13. Behind all the decadence was organized crime, and almost all the major gangs of Berlin had the police on their payroll
Many Berliners may well have been having a good time in the 1920s, but there was a darker side to the city during the Weimar period. The German capital was a hotbed of organized crime. Above all, the so-called Ringvereine (or ‘Ring clubs) ruled the roost. While these criminal gangs had existed since the end of the 19th century, they flourished in the inter-war years, cashing in on the excesses of the Weimar period, especially through their control of drugs, prostitution and illegal pornography.
Historians believed that as many as 60 Ringvereine operated in Berlin alone during the 1920s. These were largely made up of First World War veterans, as well as petty criminals and former convicts. However, the gangs also had a significant number of corrupt policemen on their payrolls. This insider help meant that they were often left to go about their illicit business unmolested. Indeed, it was only really when the Nazis came to power and wanted to take control of every aspect of German society that the authorities started clamping down on organized crime in Berlin – up until that point, so long as the drugs kept coming, the pornography kept being made available and the backhanders were still being paid, little attention was paid to the city’s gangsters.

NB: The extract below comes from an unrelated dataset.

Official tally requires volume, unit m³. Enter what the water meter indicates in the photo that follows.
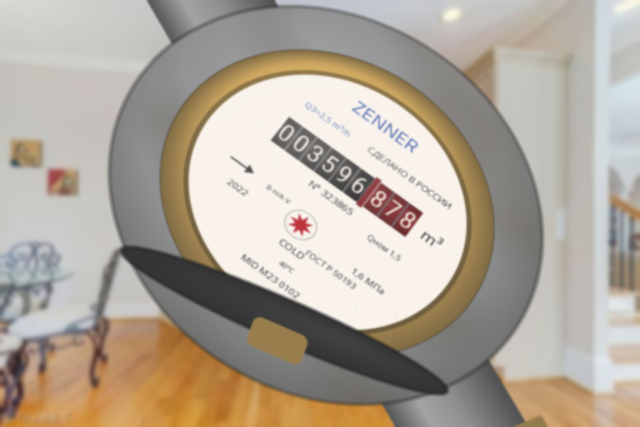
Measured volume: 3596.878 m³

According to the local folklore, the Ringvereine honored a strict criminal code. While they operated protection rackets and fought to control the lucrative drugs trade, they never used violence against ‘civilians’, only against fellow gangsters. To keep the public onside, these criminal gangs also presented themselves as Robin Hood-type outlaws. They always made sure to give a portion of their ill-gotten gains to poor mothers and children. The Sass Brothers were local legends in this regard. Throughout the 1920s, they robbed banks, keeping most of the loot for themselves but also making a point of stuffing stolen banknotes through the letterboxes of homes in working-class neighborhoods. The Saas Brothers’ criminal racket came to a shuddering halt under the Nazis and the pair ended up being killed in a concentration camp in 1940.